The literature for Harp and Orchestra is amazing, and amazingly under-valued. One work which I admire most highly is Alberto Ginastera's Harp Concerto, written in 1956 and revised in 1968. Our harpist in this new CD American Rapture, Yolanda Kondonassis, recorded a very fine version of this work, released in 2016 for the Ginastera Centennial. Another is Heitor Villa-Lobos's Harp Concerto, written in 1953 for Nicanor Zabaleta. This is not as good a work by any means, but it's completely typical of Villa's late period when the bulk of his composing time was taken by commissions. Jennifer Higdon's Harp Concerto was written for and dedicated to Yolanda Kondonassis; it was commissioned by a consortium of orchestras - the Rochester Philharmonic Orchestra, Harrisburg Symphony Orchestra, Baton Rouge Symphony Orchestra, Fargo-Moorhead Symphony Orchestra, Lansing Symphony Orchestra and the Oklahoma City Philharmonic Orchestra. It receives its first recording here. It's full of vitality, ingenuity and sentiment, and shows off the many sounds this remarkable instrument is capable of. When Kondonassis described what she wanted from the composer she said "... it should have a groove that allows the harpist to catch a musical wave with the orchestra once in a while." That's one of the great thing about the concerto form; I've been very much aware of trying to describe those moments while listening lately to Mozart Piano Concertos for a review. Higdon jams so much into this twenty minute work, but there's a coherent structure to the piece that becomes evident after a few listens. The final movement, Rap Knock, is a stand-out; the witty, percussion-based music looks to Leonard Bernstein as much as the more avant garde sounds Ginastera included in his Concerto. The Rochester Philharmonic, under the direction of Ward Stare, provide able support in a work that occasionally calls for virtuoso playing, especially from the percussion section.

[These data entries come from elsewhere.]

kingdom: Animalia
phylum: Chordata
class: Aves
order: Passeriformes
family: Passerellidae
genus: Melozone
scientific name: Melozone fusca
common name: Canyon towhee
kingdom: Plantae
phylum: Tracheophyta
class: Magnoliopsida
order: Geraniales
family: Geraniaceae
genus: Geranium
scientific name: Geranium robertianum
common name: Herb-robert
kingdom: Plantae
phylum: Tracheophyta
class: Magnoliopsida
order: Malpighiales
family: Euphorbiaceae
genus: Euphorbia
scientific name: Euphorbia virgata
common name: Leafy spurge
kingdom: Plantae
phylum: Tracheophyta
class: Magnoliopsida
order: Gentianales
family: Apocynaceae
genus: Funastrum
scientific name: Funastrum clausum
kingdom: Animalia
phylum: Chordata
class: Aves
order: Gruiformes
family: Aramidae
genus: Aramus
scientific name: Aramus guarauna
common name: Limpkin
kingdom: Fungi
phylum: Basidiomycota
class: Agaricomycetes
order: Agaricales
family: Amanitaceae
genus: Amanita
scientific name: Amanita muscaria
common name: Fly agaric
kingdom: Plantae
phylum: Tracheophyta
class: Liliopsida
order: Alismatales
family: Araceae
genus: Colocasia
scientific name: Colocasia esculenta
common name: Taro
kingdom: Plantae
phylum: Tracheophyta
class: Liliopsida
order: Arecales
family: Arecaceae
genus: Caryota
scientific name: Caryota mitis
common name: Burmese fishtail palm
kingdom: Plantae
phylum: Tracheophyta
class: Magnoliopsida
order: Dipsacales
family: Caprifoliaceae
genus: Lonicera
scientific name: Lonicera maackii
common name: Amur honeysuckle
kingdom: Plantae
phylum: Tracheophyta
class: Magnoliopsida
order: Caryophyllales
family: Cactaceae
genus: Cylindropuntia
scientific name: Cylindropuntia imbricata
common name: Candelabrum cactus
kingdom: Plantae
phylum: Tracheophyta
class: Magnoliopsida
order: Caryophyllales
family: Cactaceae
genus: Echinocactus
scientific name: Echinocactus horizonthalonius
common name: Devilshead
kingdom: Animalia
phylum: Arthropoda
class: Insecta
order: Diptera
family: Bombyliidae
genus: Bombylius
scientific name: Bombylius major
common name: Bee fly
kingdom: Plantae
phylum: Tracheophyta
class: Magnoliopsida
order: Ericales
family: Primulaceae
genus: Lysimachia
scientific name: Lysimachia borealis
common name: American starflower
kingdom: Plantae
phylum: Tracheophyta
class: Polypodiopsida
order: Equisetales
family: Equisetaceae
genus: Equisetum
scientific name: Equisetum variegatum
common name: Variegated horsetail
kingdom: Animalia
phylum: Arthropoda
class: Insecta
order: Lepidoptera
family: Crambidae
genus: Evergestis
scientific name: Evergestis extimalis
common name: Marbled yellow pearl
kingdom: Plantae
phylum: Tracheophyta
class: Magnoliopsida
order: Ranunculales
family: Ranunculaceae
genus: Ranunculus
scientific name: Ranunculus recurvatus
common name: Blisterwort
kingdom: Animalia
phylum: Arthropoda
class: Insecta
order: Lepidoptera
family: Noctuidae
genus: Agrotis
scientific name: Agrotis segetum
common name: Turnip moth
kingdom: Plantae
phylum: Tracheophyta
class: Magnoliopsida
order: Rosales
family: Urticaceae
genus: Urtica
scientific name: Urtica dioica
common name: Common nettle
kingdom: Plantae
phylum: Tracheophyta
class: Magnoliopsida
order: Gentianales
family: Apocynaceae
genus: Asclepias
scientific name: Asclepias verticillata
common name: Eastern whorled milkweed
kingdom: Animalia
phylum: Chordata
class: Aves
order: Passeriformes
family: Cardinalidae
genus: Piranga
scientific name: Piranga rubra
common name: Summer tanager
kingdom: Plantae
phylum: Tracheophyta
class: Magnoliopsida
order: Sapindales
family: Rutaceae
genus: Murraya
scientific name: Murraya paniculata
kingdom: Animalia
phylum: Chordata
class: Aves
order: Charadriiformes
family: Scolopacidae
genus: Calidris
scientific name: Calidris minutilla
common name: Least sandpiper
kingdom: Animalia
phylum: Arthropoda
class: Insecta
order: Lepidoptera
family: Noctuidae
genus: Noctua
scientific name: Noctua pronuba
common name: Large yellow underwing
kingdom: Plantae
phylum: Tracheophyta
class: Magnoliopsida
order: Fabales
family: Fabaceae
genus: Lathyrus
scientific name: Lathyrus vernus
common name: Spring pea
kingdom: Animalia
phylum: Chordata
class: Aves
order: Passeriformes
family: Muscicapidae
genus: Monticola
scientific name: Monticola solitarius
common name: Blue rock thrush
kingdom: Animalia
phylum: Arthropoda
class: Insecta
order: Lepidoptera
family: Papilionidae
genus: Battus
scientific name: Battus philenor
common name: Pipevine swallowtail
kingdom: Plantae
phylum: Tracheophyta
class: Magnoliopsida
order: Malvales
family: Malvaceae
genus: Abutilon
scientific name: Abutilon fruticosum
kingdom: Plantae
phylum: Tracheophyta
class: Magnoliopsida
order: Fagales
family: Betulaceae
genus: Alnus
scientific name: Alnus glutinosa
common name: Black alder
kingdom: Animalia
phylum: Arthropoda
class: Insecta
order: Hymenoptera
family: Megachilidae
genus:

So check out Harp Concertos; I know you'll thank me. I'll link to some recordings of other composers' works below, but begin with the Higdon, please!

After the Ginastera, I'd place the Harp Concerto by Reinhold Glière. There's a fine disc played by Anneleen Lenaerts that also includes the Concertos of Joseph Jongen and Joaquín Rodrigo. The fine Harp Concertino by Germaine Tailleferre is played by the great Nicanor Zabaleta, along with Boieldieu's Concerto. People don't value the music of Canadian composer R. Murray Schafer highly enough, and his Harp Concerto deserves to be much better known. Perhaps Yolanda Kondonassis could champion it next!

Alberto Ginastera wondered about what tied together music from the American continents, from Alaska to Tierra del Fuego; this remained for him, and of course remains for us, an open question. American Rapture is about a subset of that really big thing, which he termed estadounidense. This disc is generously filled with works that explore this particular geographical and cultural space, from Samuel Barber's folk-infused First Symphony, written in 1936, to the intensity of Patrick Harlin's Rapture, which like most of this fine young composer's work has a special link to the soundscapes of the natural world. With three such interesting works the question of their American-ness becomes less important. At the very least there are two things these three works have in common: the magical richness of musical imagination and very fine performances.